A lacuna is a black hole or space that interrupts text or artwork, making it difficult for the observer to interpret the document's meaning. Although it literally means "lake," a lacuna usually refers to paper or papyrus that has flaked off an ancient scroll leaving a historian guessing about the words or hieroglyphics that might have stood in its place. Without knowing what the Egyptian priestess did to please her god, a befuddled scholar might be tempted to make something up. Maybe. The lacuna is a troublesome bit of mystery, always underscoring the fragility of humanity's works under the rough press of time.
Barbara Kingsolver, in her latest thoughtful and troubling novel, looks at a lacuna from all sides, seeing it as both a problem and as a possible hiding place. In Lacuna, her protagonist, Harrison Shepherd, a boy who will grow up to become a novelist, discovers a most enticing underwater cave that parts like the mouth of a clam at the full moon. The boys in town call this cave a lacuna. But they claim you can never swim into it or you will drown. Young Shepherd finds that he doesn't dive to his demise, but finds a magical land at the other end. Yet knowing his mother will panic if he doesn't return directly, he glides back through the lacuna. He never forgets.

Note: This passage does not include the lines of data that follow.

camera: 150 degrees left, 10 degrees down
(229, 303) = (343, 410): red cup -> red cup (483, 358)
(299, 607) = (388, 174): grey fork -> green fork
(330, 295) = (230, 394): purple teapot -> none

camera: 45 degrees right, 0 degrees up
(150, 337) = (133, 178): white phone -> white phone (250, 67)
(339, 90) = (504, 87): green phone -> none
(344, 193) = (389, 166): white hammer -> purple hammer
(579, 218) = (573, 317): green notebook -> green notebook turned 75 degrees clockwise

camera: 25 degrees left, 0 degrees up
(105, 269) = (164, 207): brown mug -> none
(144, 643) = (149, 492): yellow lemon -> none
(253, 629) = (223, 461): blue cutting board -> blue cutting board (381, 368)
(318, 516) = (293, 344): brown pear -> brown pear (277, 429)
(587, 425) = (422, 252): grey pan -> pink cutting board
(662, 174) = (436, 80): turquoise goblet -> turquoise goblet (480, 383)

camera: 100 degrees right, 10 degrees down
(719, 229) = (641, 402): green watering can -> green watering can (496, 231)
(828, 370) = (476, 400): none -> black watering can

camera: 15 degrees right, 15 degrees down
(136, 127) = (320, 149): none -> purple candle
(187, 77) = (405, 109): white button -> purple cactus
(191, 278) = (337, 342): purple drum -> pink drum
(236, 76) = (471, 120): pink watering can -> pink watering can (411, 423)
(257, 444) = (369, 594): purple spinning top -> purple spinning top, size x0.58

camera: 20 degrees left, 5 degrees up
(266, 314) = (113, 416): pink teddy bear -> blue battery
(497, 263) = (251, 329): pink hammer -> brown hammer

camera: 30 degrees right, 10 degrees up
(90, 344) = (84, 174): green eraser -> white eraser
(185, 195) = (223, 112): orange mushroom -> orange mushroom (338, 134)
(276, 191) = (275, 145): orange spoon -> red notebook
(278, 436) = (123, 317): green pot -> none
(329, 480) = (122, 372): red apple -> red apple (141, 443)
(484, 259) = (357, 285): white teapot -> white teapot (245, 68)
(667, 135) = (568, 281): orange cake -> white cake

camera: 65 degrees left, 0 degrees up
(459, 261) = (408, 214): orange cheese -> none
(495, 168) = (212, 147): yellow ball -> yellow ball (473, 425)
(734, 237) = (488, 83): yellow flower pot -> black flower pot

Kingsolver tells Shepherd's life story in a way that could have been needlessly complex in the hands of a less skilled writer. Shepherd's journals from boyhood and adulthood appear, often interrupted by secretary Violet Brown, who persuades Shepherd to continue with the biographical process. It's she who supplies a vital notebook that was missing — a very important lacuna in the complex tale of Harrison Shepherd. Then, the two wrangle back and forth until Brown wraps the story up for posterity in her tidy, white-gloved manner. Never once does the reader mistake Shepherd's rich language for Brown's precise tone, so exact is Kingsolver's attention to character. The result is a smooth biography of a bumpy time in our nation's history.
For anyone who thinks we now live in a time of shocking assaults on civil liberties, Lacuna is a vivid reminder of what our beleaguered Bill of Rights and Constitution went through during World War II and the Cold War. We like to think of our newspapers as spotless heralds of the truth; the vaunted members of the Fourth Estate. We can laugh along when Kingsolver plays with quaint little columns from the fictional small-town press. However, the joke isn't funny anymore when she trots out some really ugly, true material such as a vile, anti-Asian story on Japanese beetles in the garden, published by wholesome old Life magazine in 1944. Even the New York Times, our holier-than-thou, national newspaper of record is quoted as printing "2,541 Aliens Now in Custody," (Dec. 13, 1941), a piece that is all fact, but leaves a sense of vilifying Germans, Japanese, and Italians living in the United States. Think we've learned anything? What about the second Nigerian man who was led off a Detroit jetliner in handcuffs recently because he stayed in the bathroom too long? If he were white would there be any trouble? And what of Muslim-Americans? How fairly are they treated by the press?






Article comments
1 - Christy Corp-Minamiji
Nice review, Lynn. I'd been eyeing The Lacuna; now I know where that Christmas gift card is going! On a side note, I like that she's brought our country's abysmal history in civil liberties into the present. My husband's grandmother and family were interned during WWII, even while her husband was in the US Army in Europe. I agree that we are in grave danger of, once again, forgetting the past.
2 - Lynn Voedisch
She's all about the internment camps, Christy, along with just about every injustice you can imagine. What scares me is that the press went along with it--just as it did with the Iraq War. We woke up faster. But how are things going now for Muslim-Americans?
3 - brook Stableford
Barbara Kingsolver is speaking at a writers' conference Mexico in February 2010. Does anyone know anything about it? Someone mentioned in a reading group that she is going to speak and lead workshops at a conference. Does anyone know anything about it? Thanks. I want to go!